Я сказал отцу Иустину, что его швагер (зять), тот седой священник, который разговаривал со мною в театре звал меня к себе в деревню; отец Иустин, вместо всякого ответа, послал за бричкою: мы покатили. Село Вышатичи в полутора миле от Перемышля – миля семь верст, стало быть езды около полутора часа. Окрестности Перемышля, который вступил в историю уделом Святополка-Окаяннаго, чрезвычайно красивы. Вся местность холмится и зеленеет, но все холмится и зеленеет так же нежно и не резко, как здешняя история. “Що двор, то лях – що село, то громада”, помещики все поделались поляками, народ везде остался русским, помирясь с Польшею на унии. Не то удивительно, что он отделен от общей русской семьи и от русской церкви, а то чудо, что он до сих пор, на самой границе Польши, остается еще русским и так много русского сохранил в своей вере, и в языке. 3десь я начинаю понимать, что дело Кирилла и Мефодия было, в самом деле великое. Создав для славян народную церковь, они дали каждому мужику интерес к ее судьбе и к ее ученью; поэтому, бедный священник сделался здесь представителем народной мысли и проводником между народом и знанием. Католичество, с его чуждою народу латынью, разумеется, не могло сделаться народною церковью, и потому оно везде разрешалось феодализмом, шляхтою, аристократиею, оставляя народ в тени и в невежестве. В Москве и в Париже это трудно понять; но здесь, на границе обеих вер, это резко заметно и многое можно выяснить, что было загадочно в нашей истории. У нас, у великорусов была богатая политическая жизнь, а все-таки народ отождествлял себя с церковью, и до сих пор имя русский, совершенно равнозначуще с православный, а земледелец у нас – крестьянин.

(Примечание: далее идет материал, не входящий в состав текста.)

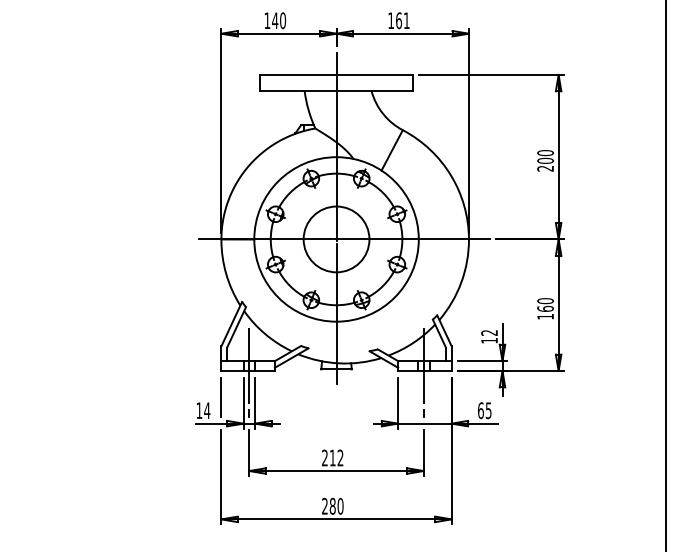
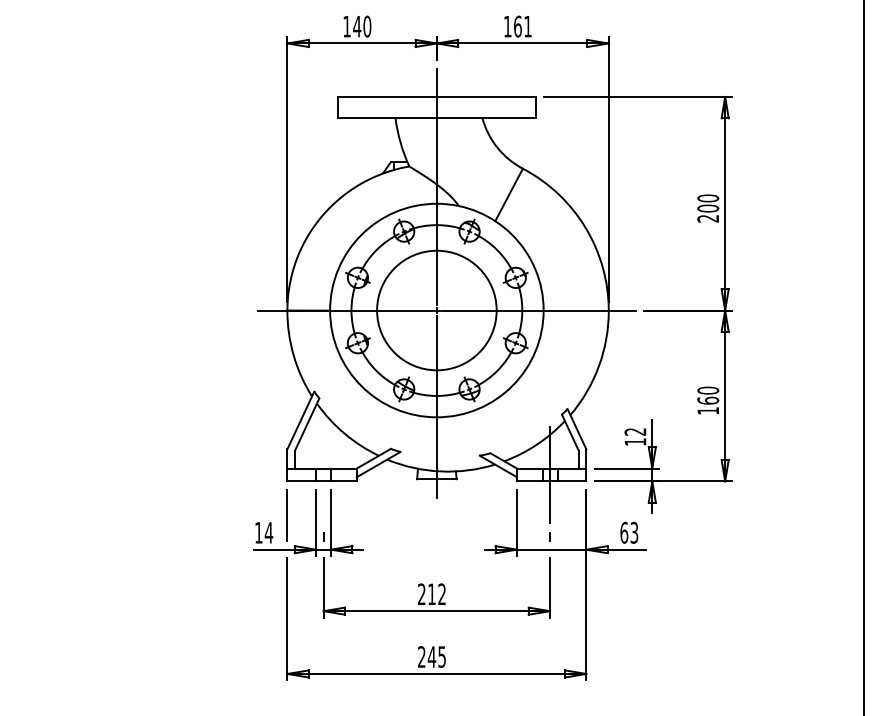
circle: (336, 239) -> (436, 310), size x1.4
line: (249, 365) -> (323, 474), removed
text: (488, 409) -> (634, 531), 65 -> 63
text: (336, 505) -> (436, 656), 280 -> 245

Небольшая перемена в обрядах при Никоне вызвала оппозицию народа в виде старообрядчества. Война у нас всегда за веру: “Святорусь-Земля – всем землям мати, в ней строят церкви соборные, соборные богомольные; исповедует она веру крещеную”. А у поляка-католика дело идет иначе: сам он просто поляк, а не то мазур, кракус, или, еще хуже, гамстрияк, прусак, и только. Дерется он за отчизну, а в сущности у него даже и отчизны нет, потому что ему не во что высказаться.

Я ехал в Вышатичи и смотрел на встречных мужиков. У нас очень много кричали и удивлялись, что поляки считают народ скотом (быдло), а поляки совершенно правы: здешний народ и я назову быдлом. Несколько поколений пройдет, пока здешний народ сравняется в своем развитии с великорусом, словаком, болгарином, – даже румыном. История так придавила его своими тяжелыми колесами, что он действительно близок к состоянию бессловесной твари. На лице у него написан какой-то испуг; кто даже не знает его прошлого и тот скажет, что он не вперед пошел, а назад попятился.